As part of the scaffold, there is a tealish.json file at the root level that contains configs. For now there is only a config for the name (and location) of the build directory that the _build() function builds to. If the config does not exist, the standard name and location is used (build directory at the location of the Tealish file).

Example Usage

  1. At the directory where you want to create a new Tealish project named my_tealish_project, run tealish start my_tealish_project --template=algosdk.
  2. cd into the project root directory.
  3. Install dependencies (optionally set up a virtual environment).
  4. Compile the template contracts via tealish compile contracts
  5. run the example test via python3 -m unittest (assumes algod, kmd, and indexer are running on default Sandbox ports)

Thoughts

  • Not entirely sure if scaffolding should be part of the Tealish CLI but it can be very helpful for devs to get started quick.
  • The actual template files should probably be in a different repo and pulled in when using start.
  • Not sold on using JSON for the config file but having some sort of way to configure Tealish would be beneficial.
  • I'm thinking that the layout of a project created from start should be enforced, e.g., build, contracts, tests directories, and config file all at root level. This makes it easier to reason about the location of certain files when creating new CLI features.

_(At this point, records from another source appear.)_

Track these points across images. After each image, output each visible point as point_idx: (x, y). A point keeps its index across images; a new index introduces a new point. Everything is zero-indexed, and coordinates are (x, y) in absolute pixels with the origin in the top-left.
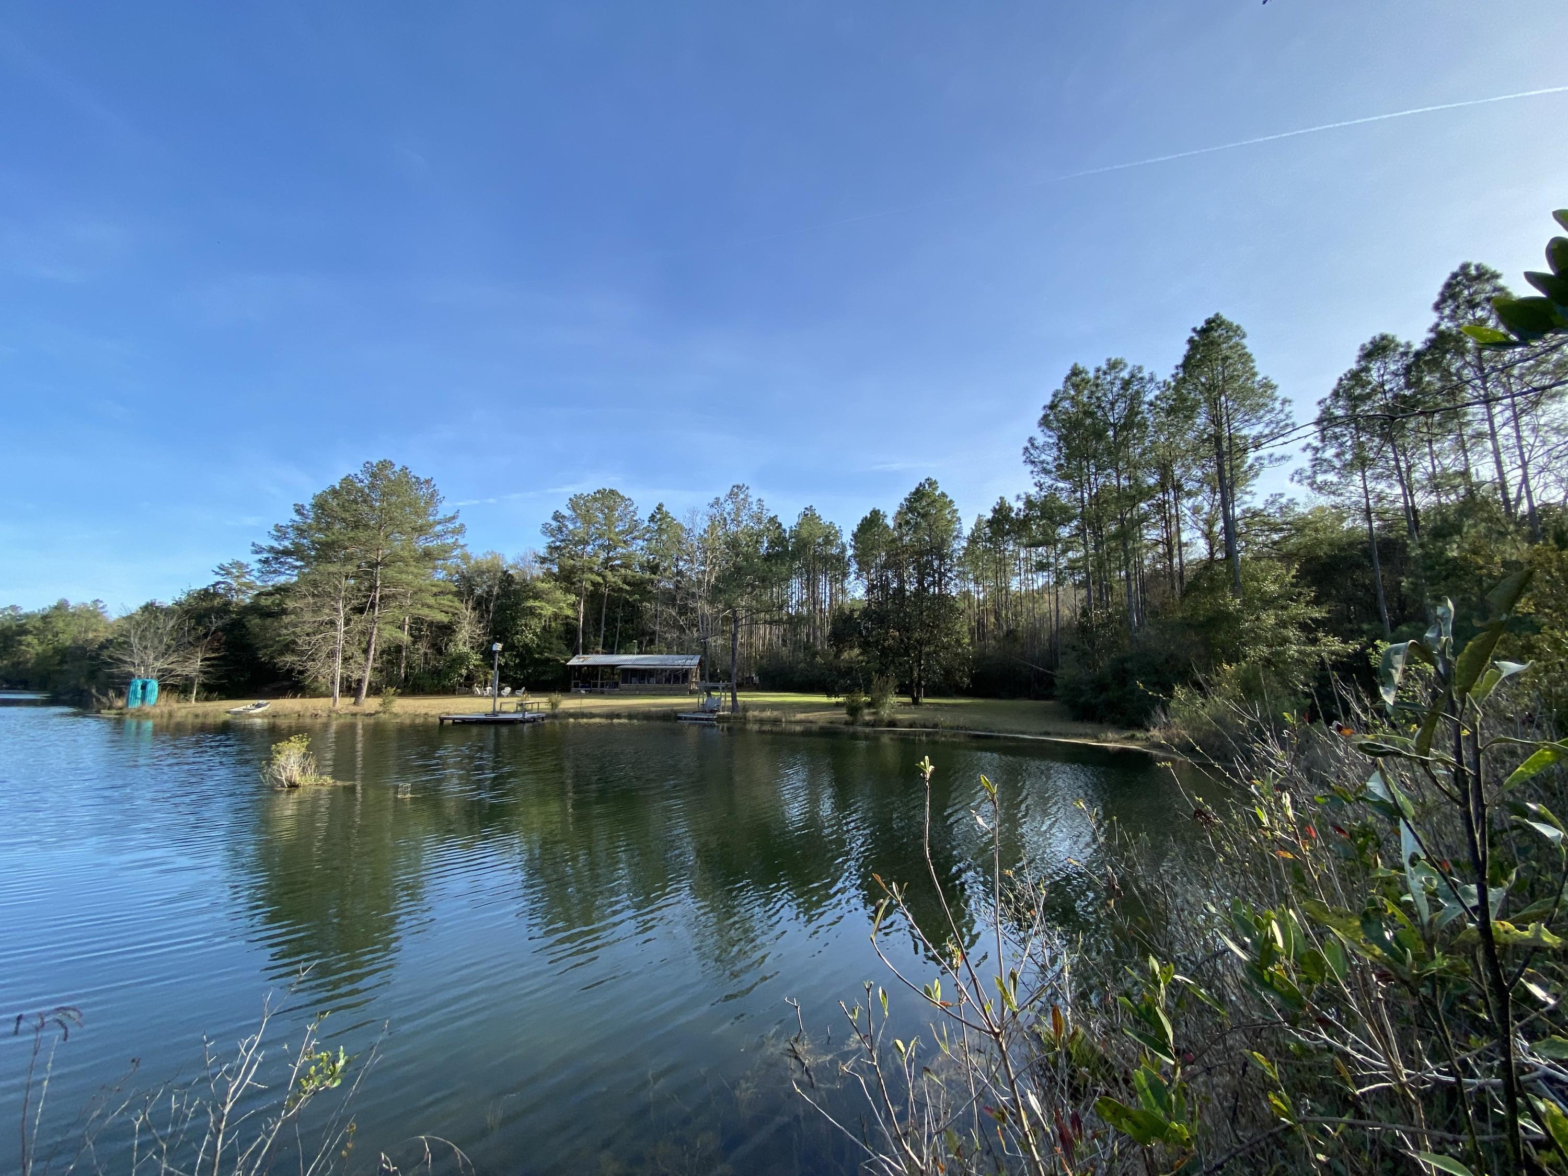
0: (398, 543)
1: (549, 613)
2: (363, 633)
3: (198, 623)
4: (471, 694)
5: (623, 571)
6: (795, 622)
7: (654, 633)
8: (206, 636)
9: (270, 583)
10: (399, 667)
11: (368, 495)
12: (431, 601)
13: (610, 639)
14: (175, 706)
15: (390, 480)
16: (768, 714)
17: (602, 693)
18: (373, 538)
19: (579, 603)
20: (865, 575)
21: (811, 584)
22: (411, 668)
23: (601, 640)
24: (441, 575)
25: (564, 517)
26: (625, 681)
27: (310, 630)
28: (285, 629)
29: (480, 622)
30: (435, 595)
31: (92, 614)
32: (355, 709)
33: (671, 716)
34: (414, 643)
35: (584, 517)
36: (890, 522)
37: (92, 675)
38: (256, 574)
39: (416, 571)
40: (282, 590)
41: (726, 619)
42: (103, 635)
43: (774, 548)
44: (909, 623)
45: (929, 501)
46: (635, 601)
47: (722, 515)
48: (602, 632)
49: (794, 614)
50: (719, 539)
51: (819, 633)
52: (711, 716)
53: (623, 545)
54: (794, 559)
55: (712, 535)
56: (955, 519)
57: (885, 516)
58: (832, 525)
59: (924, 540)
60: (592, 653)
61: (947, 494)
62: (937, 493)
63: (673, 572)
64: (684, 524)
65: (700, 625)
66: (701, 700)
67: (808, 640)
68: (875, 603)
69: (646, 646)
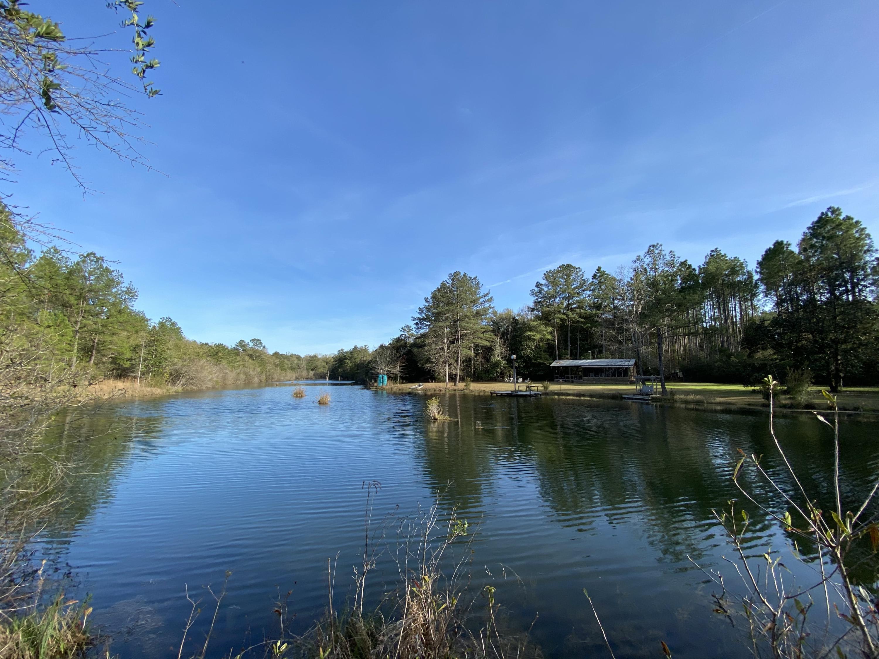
0: (465, 310)
1: (538, 338)
2: (455, 353)
3: (397, 352)
4: (503, 381)
5: (578, 310)
6: (709, 333)
7: (602, 346)
8: (400, 356)
9: (419, 333)
10: (471, 369)
11: (452, 289)
12: (481, 336)
13: (574, 351)
14: (393, 386)
15: (460, 281)
16: (691, 397)
17: (572, 382)
18: (455, 309)
19: (554, 332)
20: (773, 293)
21: (722, 306)
22: (476, 369)
23: (569, 351)
24: (485, 323)
25: (542, 284)
26: (585, 375)
27: (435, 352)
28: (427, 352)
29: (504, 345)
30: (483, 333)
31: (364, 350)
32: (455, 388)
33: (618, 397)
34: (476, 356)
35: (553, 283)
36: (795, 249)
37: (367, 374)
38: (414, 329)
39: (474, 322)
40: (424, 336)
41: (652, 335)
42: (369, 358)
43: (686, 283)
44: (822, 326)
45: (834, 225)
46: (587, 327)
47: (643, 266)
48: (569, 347)
49: (708, 327)
50: (642, 282)
51: (732, 340)
52: (647, 397)
53: (577, 295)
54: (705, 288)
55: (637, 280)
56: (864, 236)
57: (789, 245)
58: (737, 259)
59: (832, 258)
60: (564, 359)
61: (852, 216)
62: (841, 218)
63: (611, 307)
64: (616, 277)
65: (633, 340)
66: (638, 387)
67: (723, 346)
68: (784, 313)
69: (597, 354)
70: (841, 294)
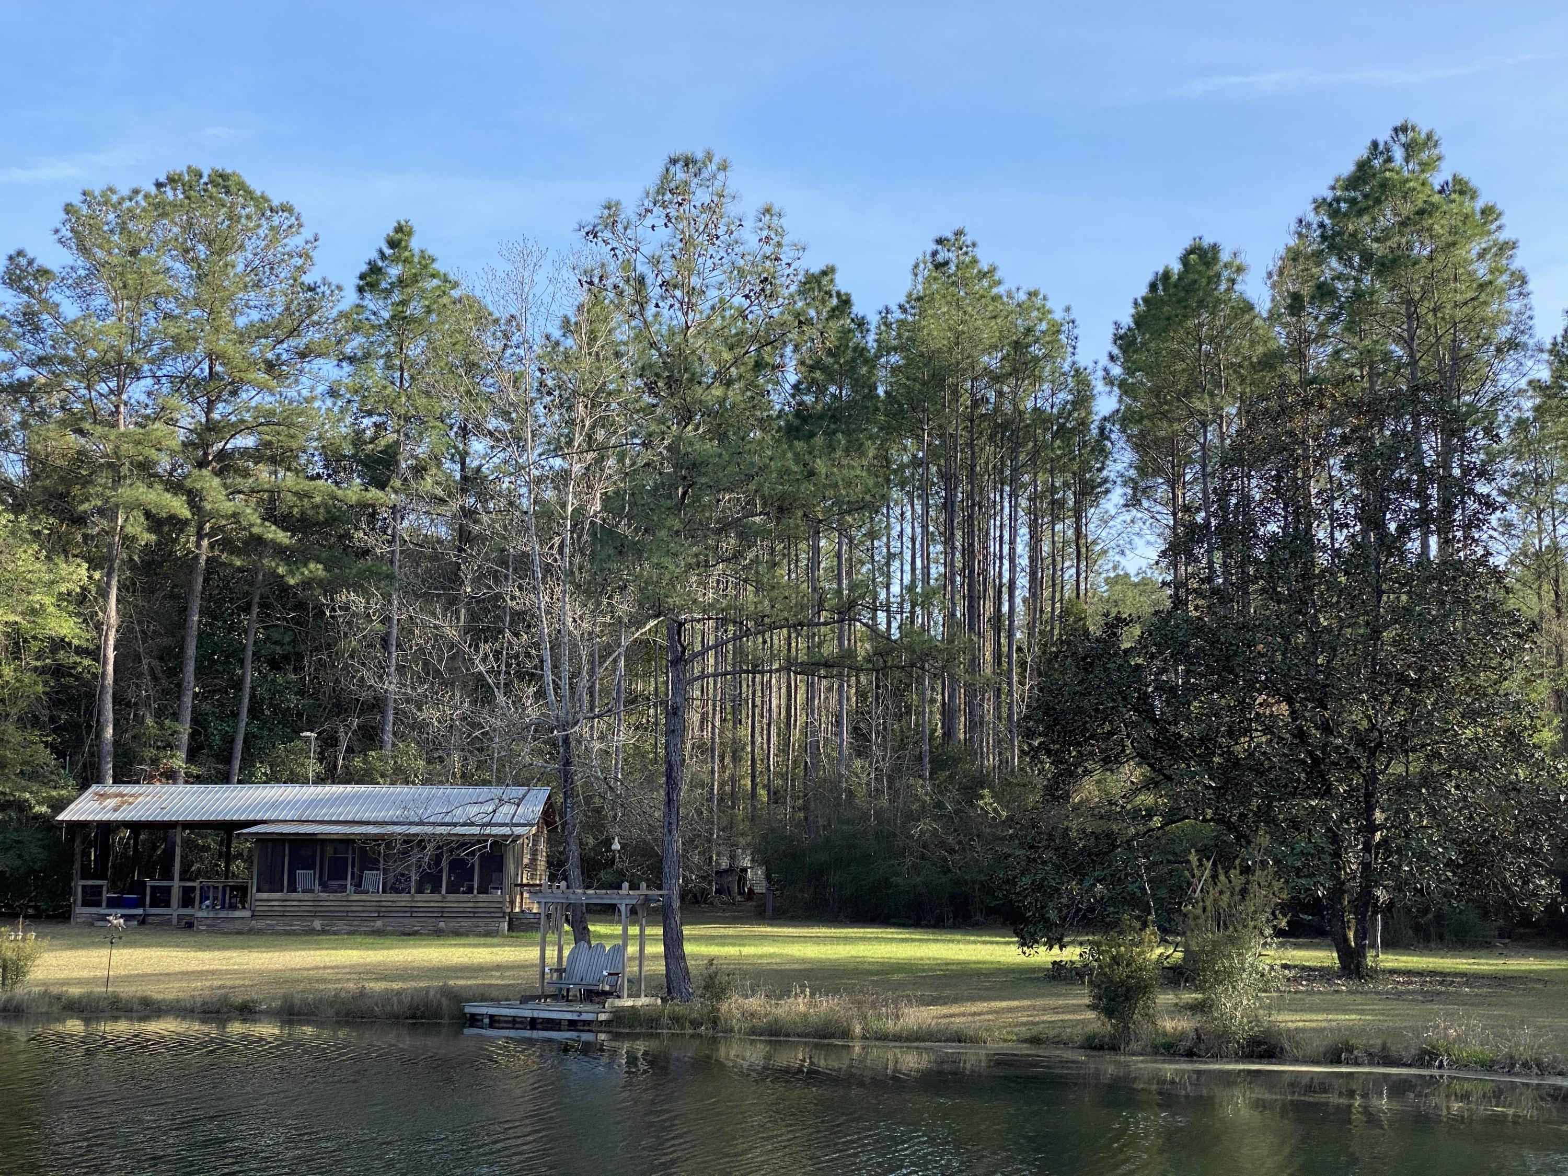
5: (263, 474)
6: (899, 664)
7: (378, 704)
13: (215, 726)
16: (798, 1006)
17: (189, 926)
19: (103, 593)
20: (1162, 491)
23: (184, 730)
26: (271, 882)
35: (117, 275)
41: (643, 655)
43: (822, 390)
44: (1329, 670)
45: (1407, 209)
46: (306, 584)
47: (627, 265)
48: (188, 700)
49: (895, 634)
50: (618, 355)
51: (989, 707)
52: (588, 1012)
53: (262, 376)
54: (898, 429)
55: (593, 339)
56: (1505, 278)
57: (1239, 270)
58: (1039, 302)
59: (1387, 357)
60: (150, 779)
61: (1474, 183)
62: (1437, 180)
63: (449, 476)
64: (488, 301)
65: (549, 677)
66: (551, 953)
67: (949, 733)
68: (1199, 593)
69: (350, 750)
70: (1403, 530)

However, the names of each directory should be configurable via the config file (like with the build directory).
  • It would be cool to create an Algojig template when Algojig is more accessible.
  • Used requirements.txt in the scaffold for the sake of simplicity but we can of course choose to support pyproject.toml instead.
  • Should there be templates for different testing frameworks too (unittest, pytest, etc.)?